═════ PROVIDED TEXT ═════

EGU22-9263
https://doi.org/10.5194/egusphere-egu22-9263
EGU General Assembly 2022
© Author(s) 2022. This work is distributed under
the Creative Commons Attribution 4.0 License.

Heat transport by flow through rough rock fractures

Maria Klepikova1, Yves Méheust1, Clément Roques2, and Niklas Linde3
Maria Klepikova et al.
  • 1Rennes 1, Géosciences Rennes (UMR CNRS 6118), Rennes, France (maria.klepikova@univ-rennes1.fr)
  • 2Centre for Hydrogeology and Geothermics (CHYN), University of Neuchatel, Switzerland
  • 3Institute of Earth Sciences, University of Lausanne, Switzerland

Fracture surface topography exhibits long-range spatial correlations resulting in a heterogeneous aperture field. This leads to the formation, within fracture planes, of preferential flow channels controlling flow and transport processes. We have investigated numerically the influence of the statistical properties of the aperture field and upscaled hydraulic behavior on heat transport in rough rock fractures with realistic geometries. Similarly to the rough fracture's hydraulic behaviour, we find that its heat transport behaviour deviates from the conventional parallel plate fracture model with increasing fracture closure and/or decreasing correlation length.  We demonstrate that the advancement of the thermal front is typically slower in rough fractures compared to smooth fractures having the same mechanical aperture. In contrast with previous studies that neglect temporal and spatial temperature variations in the rock matrix, we find that the thermal behavior of a rough-walled fracture can, under field-relevant conditions, be predicted from a parallel plate model with an aperture equal to the rough fracture's effective hydraulic aperture. The practical implication of our finding is that thermal exchanges at the scale of a single fracture is controlled by the effective hydraulic transmissivity. Provided that thermal properties of the host rock are known, this implies that (1) geothermal efficiency can be computed at field sites using hydraulic characterization alone, and predicted using well-known low-dimensional hydraulic parameterizations in terms of effective hydraulic properties and (2) heat tracer tests are reliable for inferring effective fracture transmissivity.

═════

Please decide whether each statement below agrees with the abstract on heat transport through rough rock fractures, answering yes or no and quoting the words that decide it. 1. The thermal front typically advances faster in rough fractures than in smooth fractures with the same mechanical aperture. 2. Heat tracer tests are reliable for inferring effective fracture transmissivity. 3. Heat transport in a rough fracture departs further from the parallel plate model as correlation length increases.

═════ SUPPLIED ENTRIES ═════

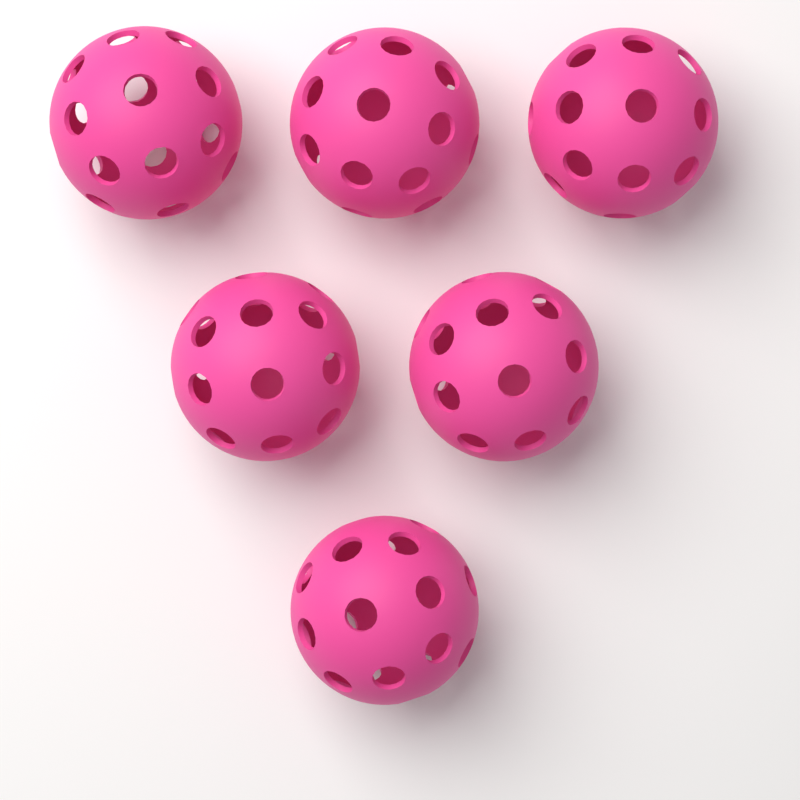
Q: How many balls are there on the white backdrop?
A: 6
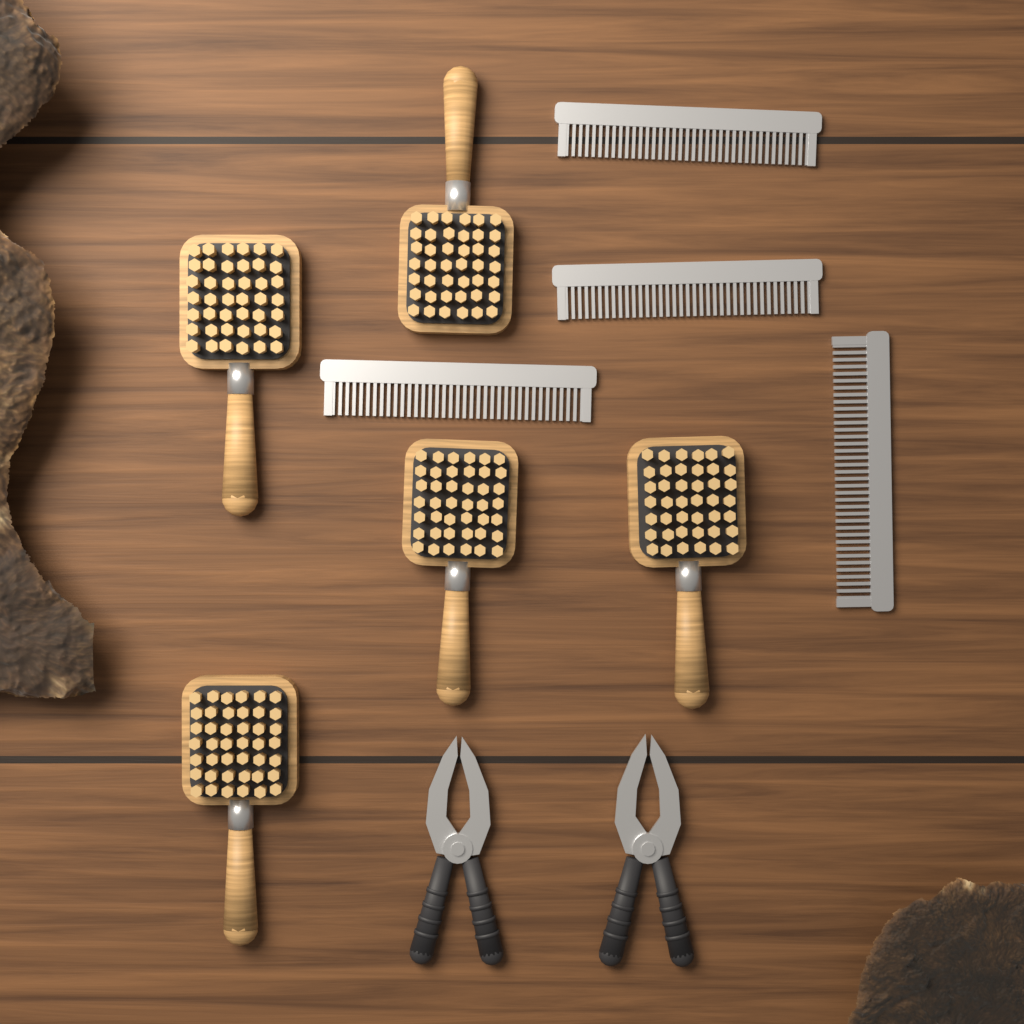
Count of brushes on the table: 5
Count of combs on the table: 4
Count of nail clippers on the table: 2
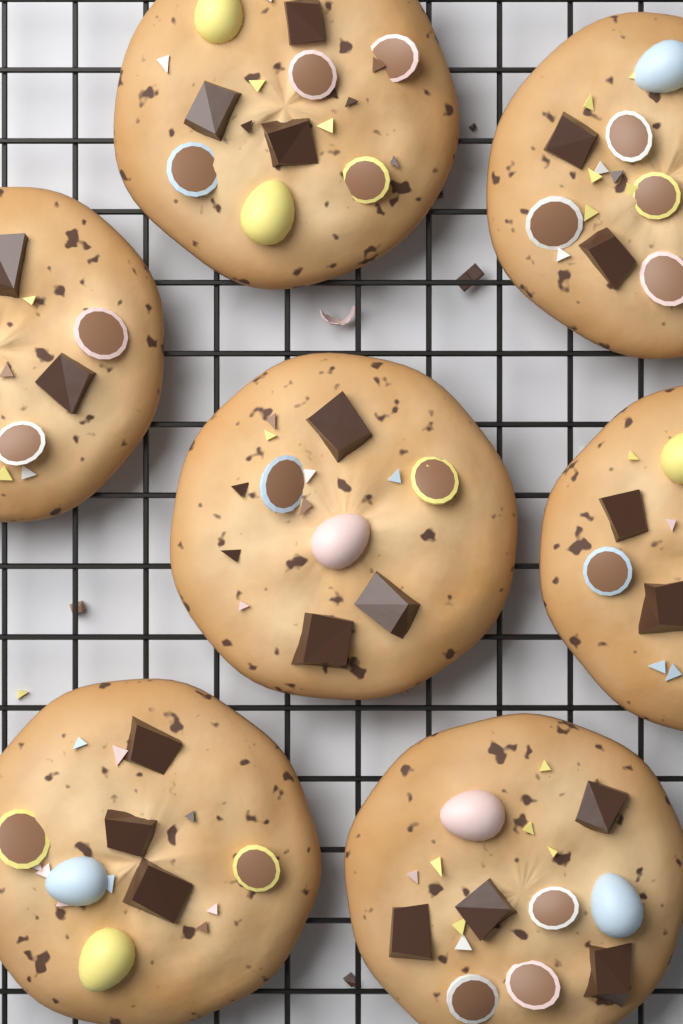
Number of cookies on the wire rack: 7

═════

**RESPONSE TO THIS TASK**
1. No: "the advancement of the thermal front is typically slower in rough fractures compared to smooth fractures having the same mechanical aperture"
2. Yes: "heat tracer tests are reliable for inferring effective fracture transmissivity"
3. No: "deviates from the conventional parallel plate fracture model with increasing fracture closure and/or decreasing correlation length"